Enfin, au mois de janvier 1832, pendant un voyage dans le midi de l’Europe, que ses médecins lui avaient ordonné, il fut frappé d’une seconde attaque d’apoplexie. Il reprit en toute hâte le chemin de l’Écosse, arriva mourant dans la chère résidence d’Abbotsford, et y rendit le dernier soupir le 21 septembre 1832.

 

III

 

L’œuvre de Walter Scott peut être appréciée en peu de mots, car ses qualités franches et vraies frappent tous les esprits, et n’ont pas besoin, pour être comprises, d’une longue analyse critique.

Incomparables descriptions de paysages, dialogues pleins de naturel et de bonhomie, peintures justes et vivantes des caractères, bon sens un peu malicieux qui rappelle souvent la gaieté puissante de Rabelais ou de Molière, mélange heureux d’idéal héroïque et de réalité familière, scènes dont l’effet dramatique atteint parfois au sublime, – ainsi peut se résumer, en quelques grands traits, le génie de Walter Scott.

Il excelle surtout dans les récits de batailles. Le combat de London-Hill, celui du pont de Bothwell, l’admirable duel des deux dans rivaux, dans la Jolie Fille de Perth, sont des chefs-d’œuvre du genre qui n’ont été surpassés dans aucune littérature.

On critique parfois la longueur de certains tableaux, la minutie de certaines descriptions, et nous avouons que nous-même, en lisant pour la première fois un roman de Scott, nous avons été surpris de trouver, au milieu d’une action précipitée, de longues pages de digression ou des dialogues dont tous les détails ne nous semblaient pas absolument utiles. Nous étions presque tenté d’y voir une erreur d’artiste. Mais une seconde et une troisième lecture nous ont démontré que ce qui nous semblait une faute était, au contraire, une réelle habileté de l’auteur.

Le lecteur qui a hâte d’arriver à la fin du volume se laisse entraîner par la succession rapide et dramatique des évènements, saute les pages qui l’encombrent et arrive en courant au dénouement. Puis, lorsque sa curiosité est satisfaite, s’il n’est pas un liseur vulgaire, s’il a des goûts délicats, s’il est un lettré, en un mot, il reprend le livre, et le relit posément Alors une foule de beautés nouvelles lui apparaissent ; il goûte, à cette seconde lecture, autant de plaisir qu’à la première.
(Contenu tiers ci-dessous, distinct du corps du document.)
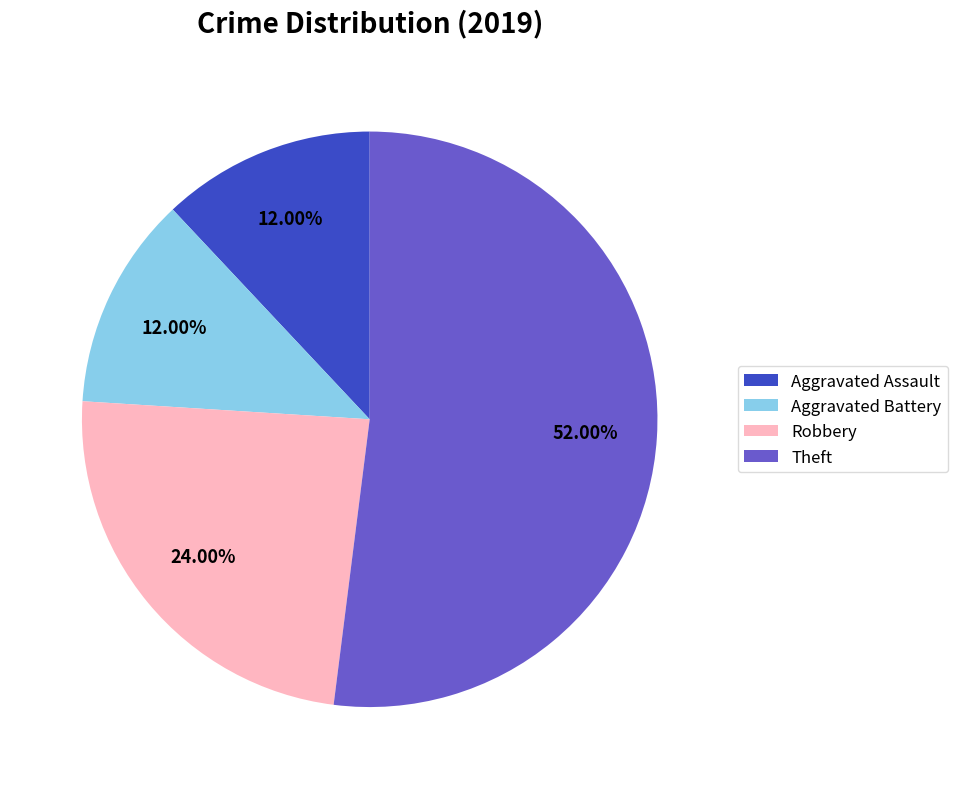

Do Aggravated Assault and Theft together represent more than half of the pie?

Yes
Ce n’est plus, il est vrai, l’enchaînement des faits qui le captive ; il n’a plus cette sorte de fièvre que donne l’intérêt violemment surexcité par l’habile arrangement des situations. Il approfondit les caractères, il se représente par la pensée les admirables paysages qui lui sont décrits ; il s’y arrête, s’y repose, puis il prête une oreille attentive à la conversation si vivante et si vraie des personnages que l’auteur fait parler ; il lui semble qu’il les entend, qu’il les voit... En un mot, les romans de Walter Scott peuvent se relire une fois, deux fois, dix fois. Toujours on y découvre quelque perle nouvelle.

Quelles sont les fictions modernes qui pourraient supporter la même épreuve sans crouler comme de fragiles châteaux de cartes ?

Enfin, ce qui distingue ces œuvres immortelles, ce qui leur assure l’amour et l’estime des générations qui viendront après nous, c’est qu’elles méritent en tous points l’honneur d’être admises au foyer de la famille. On peut laisser ces livres sains et honnêtes entre les mains des jeunes gens. Ils y trouveront de belles et nobles leçons, en même temps qu’un divertissement très instructif et très intéressant.

Il serait à désirer qu’à l’heure actuelle la France eût son Walter Scott, c’est-à-dire un écrivain habite, érudit, honnête, qui raconterait dans un beau langage les grandes actions de nos ancêtres, qui les ferait revivre devant nous, ces fiers géants dont nous sommes les fils dégénérés, et qui nous montrerait, par des exemples vivants tirés de notre histoire, si féconde en drames et en épopées, qu’il ne faut jamais désespérer de la bonté de Dieu ni du génie de la patrie !

 

Henry CAUVAIN.

 

Paru dans La Semaine des Familles en 1875.

 

 

 

 



1 Dès 1820, les romans de Walter Scott furent populaires en France. Grâce à l’activité de M. Defauconpret la traduction paraissait souvent en même temps que l’original. En 1830, les ouvrages traduits par cet écrivain avaient atteint le tirage énorme de 1,400,000 exemplaires.